Ik hou van Nepal!
De machtige Himalaya, de prachtige natuur en pittoreske dorpjes in het rurale oosten, maar vooral de lach en zachte, speelse persoonlijkheid van de Nepalezen.
Er is iets heel heilzaams aan de dagelijkse ontmoetingen en aandachtige begroetingen met die lieve mensen.
‘Namaste!’
‘Sewaro!’
‘Lasso!’
Hoe somber mijn wereld- en mensbeeld ook kan zijn als ik weer eens te veel nieuws heb gekeken of gelezen, dat moment van verbinding, die stralende ogen en die brede glimlach, kunnen niet anders beantwoord worden dan met hetzelfde.
Het bestaat nog: ongefilterde vriendelijkheid en zachtaardigheid.
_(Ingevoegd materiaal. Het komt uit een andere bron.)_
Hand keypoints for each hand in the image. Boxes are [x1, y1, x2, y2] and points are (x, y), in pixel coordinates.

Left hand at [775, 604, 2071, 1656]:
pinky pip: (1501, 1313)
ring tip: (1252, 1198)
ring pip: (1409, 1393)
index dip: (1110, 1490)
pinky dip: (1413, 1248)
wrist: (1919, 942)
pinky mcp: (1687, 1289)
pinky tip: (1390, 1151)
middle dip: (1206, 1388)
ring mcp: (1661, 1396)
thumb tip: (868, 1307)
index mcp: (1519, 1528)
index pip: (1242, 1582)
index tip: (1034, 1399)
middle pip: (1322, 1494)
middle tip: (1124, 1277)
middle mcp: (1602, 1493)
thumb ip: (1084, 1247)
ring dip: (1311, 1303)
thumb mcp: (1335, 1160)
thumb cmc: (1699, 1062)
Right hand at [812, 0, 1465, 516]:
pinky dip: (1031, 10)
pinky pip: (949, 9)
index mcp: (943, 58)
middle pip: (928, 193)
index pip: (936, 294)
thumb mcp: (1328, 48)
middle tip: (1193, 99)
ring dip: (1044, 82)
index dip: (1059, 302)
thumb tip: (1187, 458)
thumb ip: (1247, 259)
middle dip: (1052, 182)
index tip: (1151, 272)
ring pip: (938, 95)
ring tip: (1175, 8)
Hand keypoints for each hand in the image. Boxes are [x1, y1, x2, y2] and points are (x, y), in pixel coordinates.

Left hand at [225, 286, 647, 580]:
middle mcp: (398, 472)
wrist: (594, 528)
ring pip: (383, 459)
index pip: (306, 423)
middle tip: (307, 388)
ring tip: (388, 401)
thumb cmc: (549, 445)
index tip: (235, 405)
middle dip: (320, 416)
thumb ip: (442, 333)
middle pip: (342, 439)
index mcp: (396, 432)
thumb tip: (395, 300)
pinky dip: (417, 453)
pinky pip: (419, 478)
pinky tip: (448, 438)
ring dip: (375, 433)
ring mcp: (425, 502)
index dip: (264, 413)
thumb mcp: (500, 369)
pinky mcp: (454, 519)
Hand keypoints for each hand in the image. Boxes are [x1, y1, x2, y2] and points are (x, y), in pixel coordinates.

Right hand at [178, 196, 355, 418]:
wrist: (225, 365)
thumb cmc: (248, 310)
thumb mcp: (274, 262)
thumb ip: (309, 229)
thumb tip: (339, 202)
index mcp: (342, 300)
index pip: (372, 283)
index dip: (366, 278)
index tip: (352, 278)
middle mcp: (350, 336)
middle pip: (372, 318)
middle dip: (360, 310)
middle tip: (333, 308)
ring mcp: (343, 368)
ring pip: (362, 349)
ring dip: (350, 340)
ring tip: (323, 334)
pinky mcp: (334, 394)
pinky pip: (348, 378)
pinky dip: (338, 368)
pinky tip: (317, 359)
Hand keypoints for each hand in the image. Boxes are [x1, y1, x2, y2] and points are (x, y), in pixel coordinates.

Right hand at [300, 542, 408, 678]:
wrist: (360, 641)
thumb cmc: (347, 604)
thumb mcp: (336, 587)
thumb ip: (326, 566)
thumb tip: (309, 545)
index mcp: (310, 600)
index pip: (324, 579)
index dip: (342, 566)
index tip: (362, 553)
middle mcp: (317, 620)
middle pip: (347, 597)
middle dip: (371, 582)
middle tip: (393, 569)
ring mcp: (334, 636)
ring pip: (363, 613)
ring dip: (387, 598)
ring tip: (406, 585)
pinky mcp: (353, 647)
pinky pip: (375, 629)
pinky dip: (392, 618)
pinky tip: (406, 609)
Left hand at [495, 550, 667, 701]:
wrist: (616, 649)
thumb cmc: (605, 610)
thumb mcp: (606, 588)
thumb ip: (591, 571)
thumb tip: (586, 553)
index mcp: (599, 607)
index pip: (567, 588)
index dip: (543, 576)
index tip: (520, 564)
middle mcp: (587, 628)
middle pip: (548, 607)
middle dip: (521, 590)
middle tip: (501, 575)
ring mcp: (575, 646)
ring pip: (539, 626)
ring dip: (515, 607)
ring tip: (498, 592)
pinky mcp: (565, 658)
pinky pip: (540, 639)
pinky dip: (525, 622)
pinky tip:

Dat is fijn en geeft hoop.
Mijn hart jubelt en mijn schouder- en gezichtsspieren ontspannen.
Wat ook nog bestaat: meer dan een week op reis zijn, zonder ook maar een enkele westerling tegen te komen. Ook geen douche of zacht bed overigens, maar voor niets gaat de zon op.
We nemen letterlijk steeds meer afstand van de wereld van herrie, hectiek en egoïsme.
De rugzak wordt deel van mijn lijf, mijn beenspieren geven zich over aan het ritme van hele werkdagen lopen en mijn geest wordt steeds zachter en rustiger.
Het buiten zijn, het bewegen en het mono-dieet van (steeds weer overheerlijke) dhal bhat is een weldaad voor mijn spijsvertering en stoelgang.
En zo reinigen en helen mijn lichaam en geest zichzelf en kan ik weer met een glimlach naar de wereld kijken.
We lopen van oost naar west. De rivieren en dalen lopen van noord naar zuid. Dat betekent elke dag meerdere malen flink klimmen en ook weer afdalen. Zelfs stukken ‘Nepali flat’ zijn voor plattelands-Nederlanders pittige uitdagingen. De stukken dirtroad zijn daarbij een zegen en een vloek. Enerzijds biedt het lopen op enigszins vlak terrein wat respijt, anderzijds is het stoffig en lelijk, zeker omdat er ook stinkende en lawaaiige vrachtwagens en jeeps gebruik van maken.
De onophoudelijk voortgaande aanleg van wegen luidt ook het ‘begin van het einde’ in van het rurale Nepal. Natuurlijk worden hiermee goederen makkelijker beschikbaar en brengt vooruitgang luxe en gemak. Het brengt ook vervuiling en individualisering.
En jonge kinderen die dagelijks aan Red Bull en Mountain Dew blootgesteld worden.
Oude geitepaadjes tussen dorpen raken overwoekerd. Herbergen en guesthouses tussen dorpjes verliezen hun bestaansrecht. Sociale verbanden vallen uit elkaar.
Commercie en kapitalisme nestelen zich in de mindset van de mensen. Ook hier, langzaam maar zeker, steeds meer.
Durfinvesteerders en projectontwikkelaars drukken, tegen de wil van de lokale bevolking, plannen door om een kabelbaan naar de top van de heilige Pathibhara berg aan te leggen. Ondanks dat de goden daar duidelijk niet van gediend zijn: in 2019 verongelukte een helikopter bij Pathibhara, met aan boord de minister van Toerisme, toen hij een kijkje wilde nemen bij de locatie waar de kabelbaan zou gaan komen.
Anno 2024 zijn de plannen weer springlevend en ik vrees dat uiteindelijk, zoals altijd, het kwetsbare zal zwichten onder de brute macht van geld.
Mijn hart huilt.
Maar vooralsnog overheerst bij mij gelukkig toch het dankbare gevoel weer even in een Utopia, een droomwereld te hebben mogen leven.
Een herinnering aan puurheid, onbedorvenheid en zachtheid te hebben mogen ervaren.
Nu nog. Hoe lang nog?
Ik hoop nog vele jaren van de schoonheid van Nepal te mogen genieten.